El Entierro de la Sardina con cientos de personas pone fin al Carnaval de Almería

  • Antonio Fuentes Fuentes fue el encargado de leer el Testamento de la Sardina en la zona de las Almadrabillas El concejal de Fiestas Mayores, Juan José Alonso, acudió a la última actividad de la fiesta de Don Carnal

Han sido 17 días de fiesta en los que las calles y los escenarios de toda Almería se han imbuido con el color, la música y la sátira carnavalesca. Pero ayer acabó la fiesta , llegó de nuevo ese domingo en el que las gargantas no dan para más. Ese día que los carnavaleros más castizos viven con tristeza resignada y en el que centenares de almerienses salen a la calle para celebrar el Entierro de la Sardina, soñando un año más con el día del pregón en el que se vuelva a dar el pistoletazo de salida a esas tres semanas de locura en honor a Don Carnal.

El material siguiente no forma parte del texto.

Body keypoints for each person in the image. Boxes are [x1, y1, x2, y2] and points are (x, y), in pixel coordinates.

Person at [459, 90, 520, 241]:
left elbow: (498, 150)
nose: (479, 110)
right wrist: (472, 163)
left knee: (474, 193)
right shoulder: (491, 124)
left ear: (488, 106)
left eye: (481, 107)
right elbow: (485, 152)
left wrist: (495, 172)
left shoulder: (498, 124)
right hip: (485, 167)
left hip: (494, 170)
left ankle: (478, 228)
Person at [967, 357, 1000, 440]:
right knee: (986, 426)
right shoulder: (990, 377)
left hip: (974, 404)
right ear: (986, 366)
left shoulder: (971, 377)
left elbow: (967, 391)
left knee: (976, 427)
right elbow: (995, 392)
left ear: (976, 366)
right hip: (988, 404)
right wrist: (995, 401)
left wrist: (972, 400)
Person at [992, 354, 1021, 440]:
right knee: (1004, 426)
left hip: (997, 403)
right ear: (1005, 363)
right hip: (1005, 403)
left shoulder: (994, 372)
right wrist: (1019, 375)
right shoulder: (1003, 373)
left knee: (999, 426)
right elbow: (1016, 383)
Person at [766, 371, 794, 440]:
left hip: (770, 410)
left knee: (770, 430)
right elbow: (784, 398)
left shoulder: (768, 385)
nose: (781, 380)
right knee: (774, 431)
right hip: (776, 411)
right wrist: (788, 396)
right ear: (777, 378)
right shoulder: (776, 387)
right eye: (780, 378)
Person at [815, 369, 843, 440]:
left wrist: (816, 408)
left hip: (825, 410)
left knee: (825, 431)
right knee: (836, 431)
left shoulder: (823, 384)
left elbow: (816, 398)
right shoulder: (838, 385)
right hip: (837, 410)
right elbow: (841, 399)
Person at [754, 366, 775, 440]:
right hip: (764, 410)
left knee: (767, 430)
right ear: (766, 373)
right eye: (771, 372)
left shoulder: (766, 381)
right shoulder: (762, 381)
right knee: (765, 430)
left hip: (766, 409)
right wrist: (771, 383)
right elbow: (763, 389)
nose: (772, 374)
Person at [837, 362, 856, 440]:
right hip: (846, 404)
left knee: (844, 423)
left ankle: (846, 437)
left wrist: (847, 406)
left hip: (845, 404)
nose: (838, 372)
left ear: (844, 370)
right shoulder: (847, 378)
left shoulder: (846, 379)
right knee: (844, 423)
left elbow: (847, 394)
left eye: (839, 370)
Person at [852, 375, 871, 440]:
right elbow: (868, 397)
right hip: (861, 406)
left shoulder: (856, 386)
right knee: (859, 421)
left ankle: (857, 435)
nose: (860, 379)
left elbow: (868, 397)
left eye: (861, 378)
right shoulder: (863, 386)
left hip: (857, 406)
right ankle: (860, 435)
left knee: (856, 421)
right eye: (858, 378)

Antonio Fuentes, un hombre muy vinculado al Carnaval fue ayer el encargado de leer el Testamento y ser testigo junto a cientos de almerienses de la quema de la Sardina en la zona de las Almadrabillas.

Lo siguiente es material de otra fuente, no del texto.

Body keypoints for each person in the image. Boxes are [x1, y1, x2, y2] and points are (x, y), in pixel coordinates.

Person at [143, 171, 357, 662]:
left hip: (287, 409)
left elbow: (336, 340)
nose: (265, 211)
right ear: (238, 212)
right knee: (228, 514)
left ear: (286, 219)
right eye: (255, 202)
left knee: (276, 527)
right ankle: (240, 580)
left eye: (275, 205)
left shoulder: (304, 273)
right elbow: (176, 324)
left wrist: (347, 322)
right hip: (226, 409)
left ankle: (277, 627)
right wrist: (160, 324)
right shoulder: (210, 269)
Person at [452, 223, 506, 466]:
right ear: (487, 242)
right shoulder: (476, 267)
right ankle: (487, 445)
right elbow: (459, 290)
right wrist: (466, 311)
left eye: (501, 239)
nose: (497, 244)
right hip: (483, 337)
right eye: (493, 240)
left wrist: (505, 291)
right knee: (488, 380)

Fuentes que estuvo ayudado por Antonio Aracil Curro en la lectura del Testamento recordó durante su intervención a todos aquellos históricos que hicieron hace años grande la fiesta en Almería. "Aquí muchos me conocen, no todos lo pueden decir. Los Coloraos tres veces, la comparsa de hojalata y en Los Ignorantes crecí. Estos nombres quedarán en mi mente sin olvidar el cuarteto de nuestro Curro, el Chiquero, Paco López y Juan Bisbal".

"Y otros que hay que nombrar Paquitina, Juan Gibaja, Miguel Ángel, El Nono, La Marín y el Damián. Pero ya que estoy aquí como me voy a olvidar de nombrar a mi maestro, un nombre para no olvidar, Manuel Sánchez Oyonarte (El Folitre), para mi el duende del Carnaval", dijo Antonio Fuentes.

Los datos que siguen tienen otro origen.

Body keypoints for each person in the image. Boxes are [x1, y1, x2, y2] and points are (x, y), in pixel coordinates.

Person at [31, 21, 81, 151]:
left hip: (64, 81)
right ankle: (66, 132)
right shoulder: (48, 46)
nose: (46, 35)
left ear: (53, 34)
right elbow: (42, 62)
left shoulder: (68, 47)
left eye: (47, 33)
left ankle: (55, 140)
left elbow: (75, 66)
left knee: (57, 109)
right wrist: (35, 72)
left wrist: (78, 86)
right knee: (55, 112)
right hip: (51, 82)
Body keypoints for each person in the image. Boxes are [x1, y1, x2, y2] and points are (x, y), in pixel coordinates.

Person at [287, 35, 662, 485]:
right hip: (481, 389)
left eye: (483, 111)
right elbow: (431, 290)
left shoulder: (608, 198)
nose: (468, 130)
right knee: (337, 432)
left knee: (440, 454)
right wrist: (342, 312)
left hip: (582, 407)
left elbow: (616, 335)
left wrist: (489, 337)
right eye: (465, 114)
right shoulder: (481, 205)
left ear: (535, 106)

"Que la crisis no se acaba gracias a nuestro derroche, me lo ha dicho una adivina, he vendido yo mi coche para comprar la gasolina" apuntó Fuentes en el Testamento.

La apertura de este Carnaval que ayer acabó corrió a cargo de José Santiago Muñoz, con su pregón que precedió al arranque del Concurso de Agrupaciones Carnavalescas. Un certamen que año tras año va ganando en público y calidad y que, poco a poco, gracias al trabajo de las agrupaciones y del Ayuntamiento de Almería, se está haciendo con un hueco importante en cuanto a la oferta cultural de la capital.

El Carnaval continuaría, como es costumbre, con la tradicional Fiesta de la Sobrasá, en la que se repartieron 3.000 bocadillos de sobrasada vegetal con el acompañamiento de los grupos que amenizaron la mañana. Todo, sin dejar de lado a los más pequeños, auténticos representantes de lo que es la alegría carnavalera y que pudieron disfrutar de su Carnaval Infantil en el Maestro Padilla y la Fiesta de Disfraces en un Anfiteatro de la Rambla que acogió a decenas de niños para este entrañable concurso.

Los festejos encaraban su recta final el pasado sábado con el Circuito Solidario, en el que las agrupaciones tuvieron la oportunidad de acercarse hasta algunos colectivos desfavorecidos de la sociedad para llevarles su arte y su buen humor.

Como fin de fiesta, lo que podría calificarse, prácticamente, como una peregrinación acompañando a la Sardina paseo abajo, en la que más de un millar de almerienses se dieron cita para despedir el Carnaval. Una ceremonia la de la Quema de la Sardina que tuvo lugar ayer en las Almadrabillas. Un colofón a una fiesta muy participativa.